One VM hosts all MCP servers in separate containers. Firecracker isolates from the host, podman separates services from each other. Lightweight — MCP servers are just HTTP wrappers, don't need their own VMs.

Agents call them at `172.16.0.10:<port>`. Overseer manages the VM and lists available tools via `!services`.

One-VM-per-service is overkill for trusted MCP servers but could be used for untrusted third-party tools.
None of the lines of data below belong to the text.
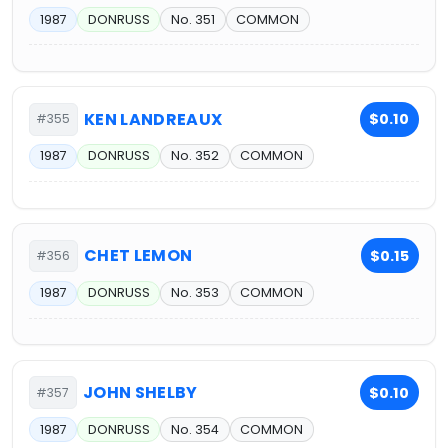
1987
DONRUSS
No. 351
COMMON
KEN LANDREAUX
$0.10
#355
1987
DONRUSS
No. 352
COMMON
CHET LEMON
$0.15
#356
1987
DONRUSS
No. 353
COMMON
JOHN SHELBY
$0.10
#357
1987
DONRUSS
No. 354
COMMON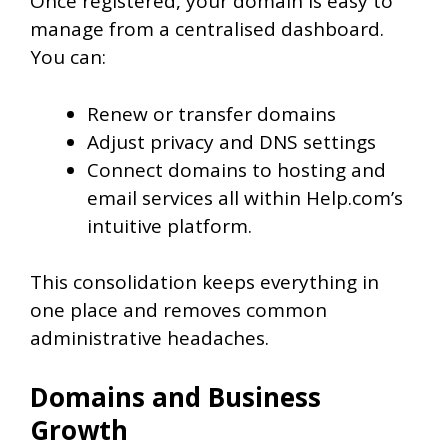
Once registered, your domain is easy to
manage from a centralised dashboard.
You can:
Renew or transfer domains
Adjust privacy and DNS settings
Connect domains to hosting and
email services all within Help.com’s
intuitive platform.
This consolidation keeps everything in
one place and removes common
administrative headaches.
Domains and Business
Growth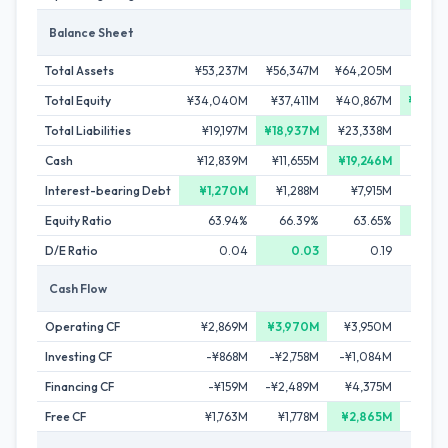
Balance Sheet
Total Assets
¥53,237M
¥56,347M
¥64,205M
¥65,6
Total Equity
¥34,040M
¥37,411M
¥40,867M
¥45,0
Total Liabilities
¥19,197M
¥18,937M
¥23,338M
¥20,6
Cash
¥12,839M
¥11,655M
¥19,246M
¥12,
Interest-bearing Debt
¥1,270M
¥1,288M
¥7,915M
¥7,
Equity Ratio
63.94%
66.39%
63.65%
68
D/E Ratio
0.04
0.03
0.19
Cash Flow
Operating CF
¥2,869M
¥3,970M
¥3,950M
-¥2,
Investing CF
-¥868M
-¥2,758M
-¥1,084M
-¥1,
Financing CF
-¥159M
-¥2,489M
¥4,375M
-¥3,
Free CF
¥1,763M
¥1,778M
¥2,865M
-¥3,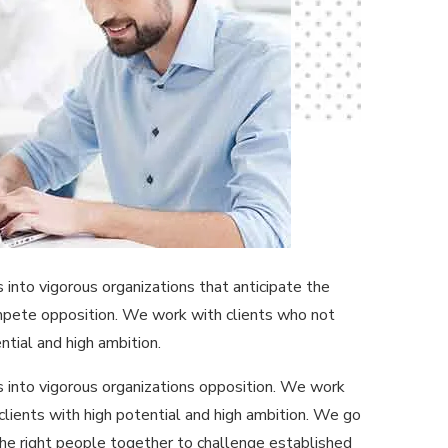
nto vigorous organizations that anticipate the
ompete opposition. We work with clients who not
ntial and high ambition.
 into vigorous organizations opposition. We work
clients with high potential and high ambition. We go
the right people together to challenge established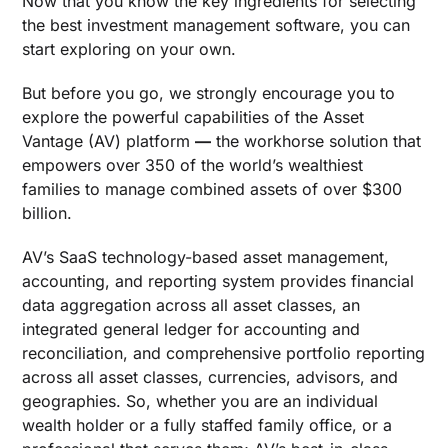
Now that you know the key ingredients for selecting
the
best investment management software
, you can
start exploring on your own.
But before you go, we strongly encourage you to
explore the powerful capabilities of the Asset
Vantage (AV) platform
—
the workhorse solution that
empowers over 350 of the world’s wealthiest
families to manage combined assets of over $300
billion.
AV’s SaaS technology-based asset management,
accounting, and reporting system provides financial
data aggregation across all asset classes, an
integrated general ledger for accounting and
reconciliation, and comprehensive portfolio reporting
across all asset classes, currencies, advisors, and
geographies. So, whether you are an individual
wealth holder or a fully staffed family office, or a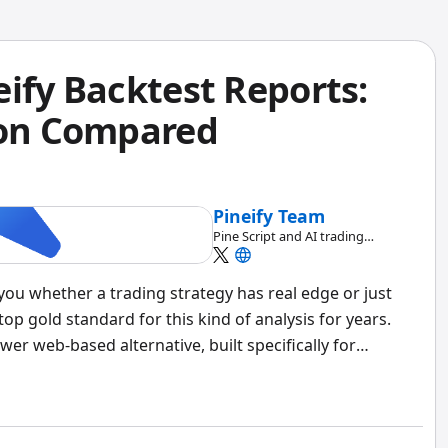
ify Backtest Reports:
ion Compared
Pineify Team
Pine Script and AI trading
workflow research team
s you whether a trading strategy has real edge or just
p gold standard for this kind of analysis for years.
wer web-based alternative, built specifically for
 strategies across both platforms, and my verdict is
ingView and want advanced risk metrics without extra
faster. But if you need portfolio-level backtesting with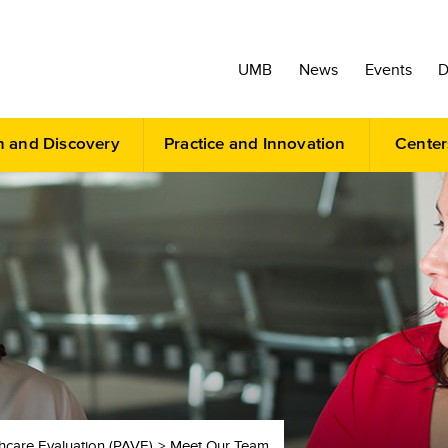
UMB
News
Events
D
h and Discovery
Practice and Innovation
Center
thcare Evaluation (PAVE)
Meet Our Team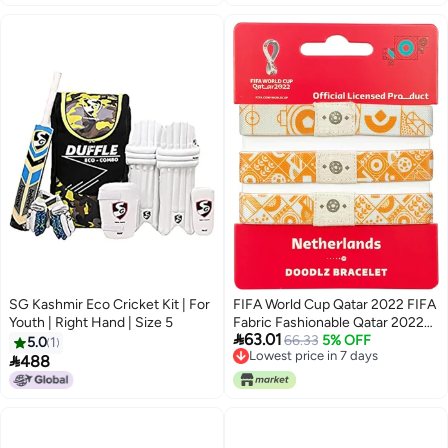
SG Kashmir Eco Cricket Kit | For
FIFA World Cup Qatar 2022 FIFA
Youth | Right Hand | Size 5
Fabric Fashionable Qatar 2022

63.01
World Cup Country Team Doodlz
66.33
5% OFF
5.0
1
Lowest price in 7 days
Nylon breacelet -

488
Lowest price in 7 days
NETHERLANDS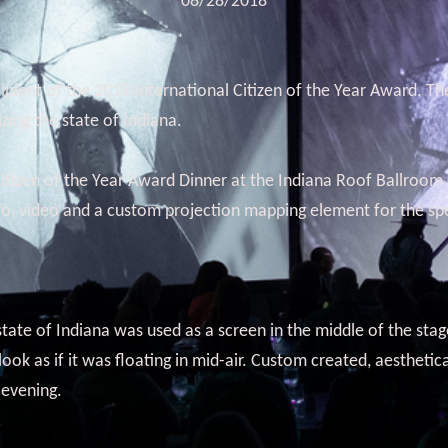
08/28/2018
pient of the 2018 International Citizen of the Year Award. The
ing the state of Indiana.
tizen of the Year Award Dinner at the Indiana Roof Ballroom 
io, video and a custom projection mapping element for the spe
tate of Indiana was used as a screen in the middle of the sta
k as if it was floating in mid-air. Custom created, aesthetic
 evening.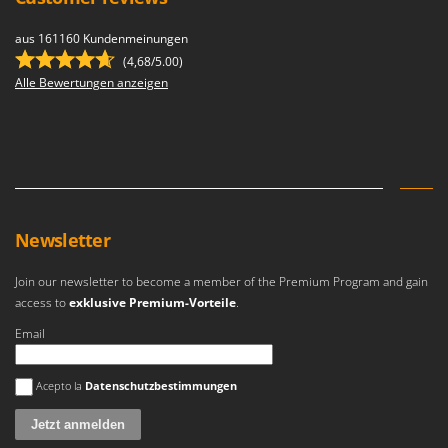
U
Udor
aus 161160 Kundenmeinungen
(4,68/5.00)
Unger
Alle Bewertungen anzeigen
V
Verdemax
Vesco
Volpi
W
Newsletter
Waldner
Weber
Join our newsletter to become a member of the Premium Program and gain
access to
exklusive Premium-Vorteile
.
Weibang
WIDU
Email
Wiper EcoRobot
Es ist ein Fehler aufgetreten
Acepto la
Datenschutzbestimmungen
Wolf Garten
Wortex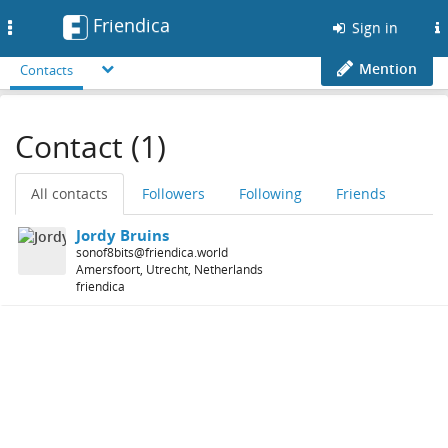
Friendica
Toggle
Sign in
navigation
Mention
Contacts
Contact (1)
All contacts
Followers
Following
Friends
Jordy Bruins
sonof8bits@friendica.world
Amersfoort, Utrecht, Netherlands
friendica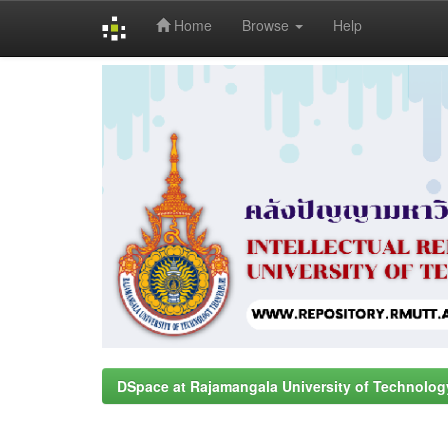
Home
Browse
Help
Skip
navigation
DSpace at Rajamangala University of Technolog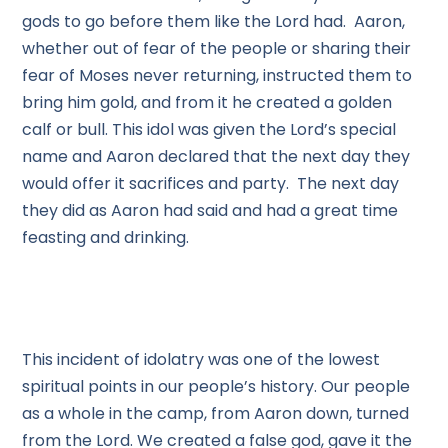
gods to go before them like the Lord had. Aaron,
whether out of fear of the people or sharing their
fear of Moses never returning, instructed them to
bring him gold, and from it he created a golden
calf or bull. This idol was given the Lord’s special
name and Aaron declared that the next day they
would offer it sacrifices and party. The next day
they did as Aaron had said and had a great time
feasting and drinking.
This incident of idolatry was one of the lowest
spiritual points in our people’s history. Our people
as a whole in the camp, from Aaron down, turned
from the Lord. We created a false god, gave it the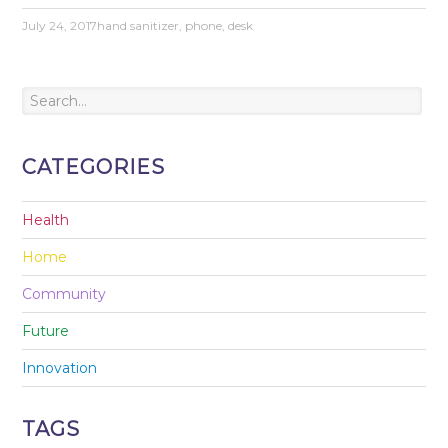
July 24, 2017
hand sanitizer
,
phone
,
desk
CATEGORIES
Health
Home
Community
Future
Innovation
TAGS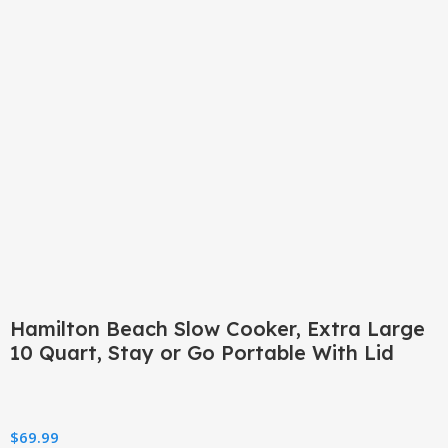
Click to enlarge
Hamilton Beach Slow Cooker, Extra Large
10 Quart, Stay or Go Portable With Lid
$
69.99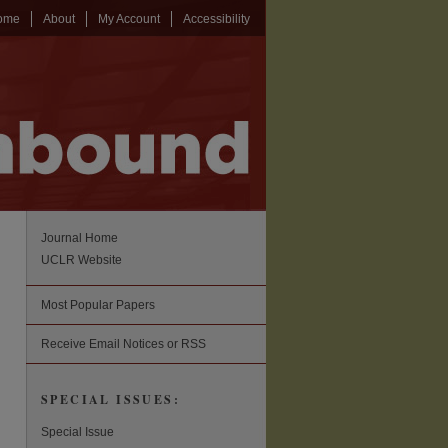
ome
About
My Account
Accessibility
Journal Home
UCLR Website
Most Popular Papers
Receive Email Notices or RSS
SPECIAL ISSUES:
Special Issue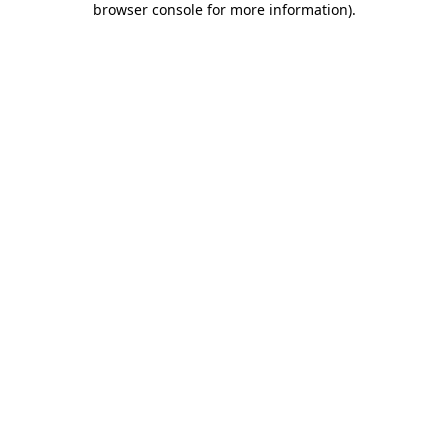
browser console for more information)
.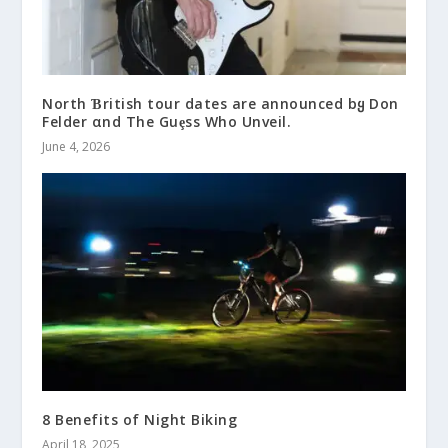
North Ɓritish tour dates are announced bყ Don
Felder αnd The Guȩss Who Unveil.
June 4, 2026
8 Benefits of Night Biking
April 18, 2025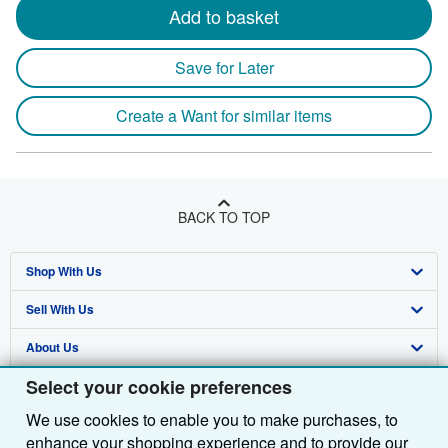
Add to basket
Save for Later
Create a Want for similar items
BACK TO TOP
Shop With Us
Sell With Us
Advanced Search
About Us
Browse Collections
Start Selling
Select your cookie preferences
Find Help
My Account
Join Our Affiliate Programme
About AbeBooks
We use cookies to enable you to make purchases, to
Other AbeBooks Companies
My Orders
Book Buyback
Media
Help
enhance your shopping experience and to provide our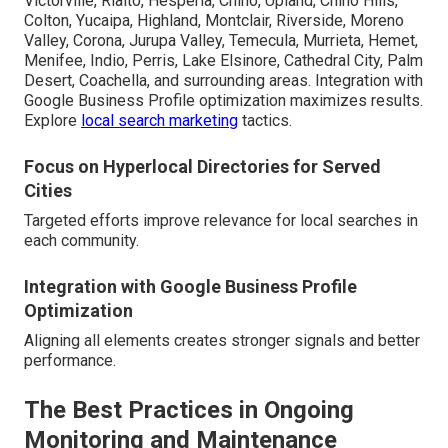
Victorville, Rialto, Hesperia, Chino, Upland, Chino Hills,
Colton, Yucaipa, Highland, Montclair, Riverside, Moreno
Valley, Corona, Jurupa Valley, Temecula, Murrieta, Hemet,
Menifee, Indio, Perris, Lake Elsinore, Cathedral City, Palm
Desert, Coachella, and surrounding areas. Integration with
Google Business Profile optimization maximizes results.
Explore
local search marketing
tactics.
Focus on Hyperlocal Directories for Served
Cities
Targeted efforts improve relevance for local searches in
each community.
Integration with Google Business Profile
Optimization
Aligning all elements creates stronger signals and better
performance.
The Best Practices in Ongoing
Monitoring and Maintenance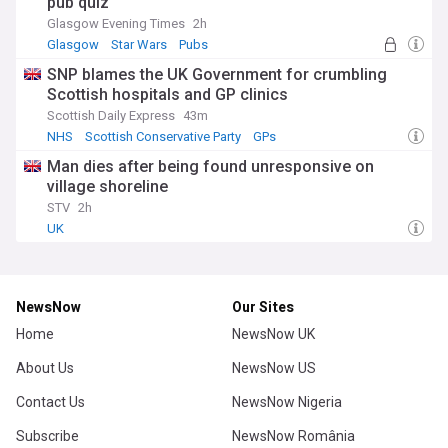
pub quiz
Glasgow Evening Times
2h
Glasgow
Star Wars
Pubs
SNP blames the UK Government for crumbling
Scottish hospitals and GP clinics
Scottish Daily Express
43m
NHS
Scottish Conservative Party
GPs
Man dies after being found unresponsive on
village shoreline
STV
2h
UK
NewsNow
Our Sites
Home
NewsNow UK
About Us
NewsNow US
Contact Us
NewsNow Nigeria
Subscribe
NewsNow România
### Why a Firecracker VM instead of host podman
- MCP servers can't access the host filesystem directly
- Consistent isolation model with agents
- The VM is independently restartable without affecting the host
- Podman-in-Firecracker is already working in the agent rootfs

### Candidate MCP servers
- **filesystem** — read/write to a shared volume (mounted as virtio drive)
- **git** — clone, read, diff, commit (Gitea on mymx accessible via bridge)
- **searx** — web search via searx.mymx.me
- **database** — SQLite or PostgreSQL query tool
- **fetch** — HTTP fetch + readability extraction

### Cron / scheduled agents
Add `schedule` field to templates (cron syntax). Overseer checks every minute, spawns matching agents, they do their task, report to #agents, self-destruct after timeout. Use cases: daily health checks, backup verification, digest summaries.

## Logging

### Centralized log viewer
Agent logs go to /workspace/agent.log inside each VM. For a centralized web UI:
- rsyslog on host (agents send to 172.16.0.1:514) for aggregation
- frontail (`npx frontail /var/log/fireclaw/*.log --port 9001`) for browser-based real-time viewing
- Or GoTTY (`gotty tail -f ...`) for zero-config web terminal

Start simple (plain files + !logs), add rsyslog + frontail when needed.

## Infrastructure

### Agent metrics dashboard
Simple HTML page served from the host showing: running agents, response times, model usage, memory contents, conversation history. No framework — just a static page with data from agents.json and workspace files.

### Agent backup/restore
Export an agent's complete state (workspace, config, rootfs diff) as a tarball. Import on another machine. Portable agent identities.

### Multi-host agents
Run agents on multiple machines (grogbox + odin). Overseer manages VMs across hosts via SSH. Agents on different hosts communicate via IRC federation.

### GPU deployment
Remote machine available: Xeon E5-1620 v4, 32GB RAM, Quadro P5000 (16GB VRAM). Enough for 14B-30B models at 2-5s inference. Standalone fireclaw deployment — its own ngircd, its own agents, completely independent from grogbox.

### Install script
`scripts/install.sh` — one-command deployment to new machines. Installs firecracker, ollama (with GPU if available), ngircd, Node.js, builds rootfs, configures everything. `curl -fsSL .../install.sh | bash` or just `./scripts/install.sh`. No Ansible dependency — plain bash.

## Fun & Experimental

### Agent challenges
Post a challenge in #agents: "shortest Python script that sorts a list." Agents compete, see each other's answers, iterate. Gamified agent development.

### Honeypot agents
Agent with fake credentials, fake services, fake data. See what it tries to do. Test agent safety before trusting it with real access. Could also test prompt injection resistance.

### Agent-written agents
An agent creates a new template (persona + config) and asks the overseer to spawn it. Self-replicating agent system. Needs careful guardrails.

### IRC games
Agents play text-based games with each other or with humans. Trivia, 20 questions, collaborative storytelling. Tests agent personality and creativity in a low-stakes way.

### Dream mode
An agent left running overnight with `trigger: all` in an empty channel, talking to itself. Stream of consciousness. Review in the morning. Probably nonsense, but occasionally insightful.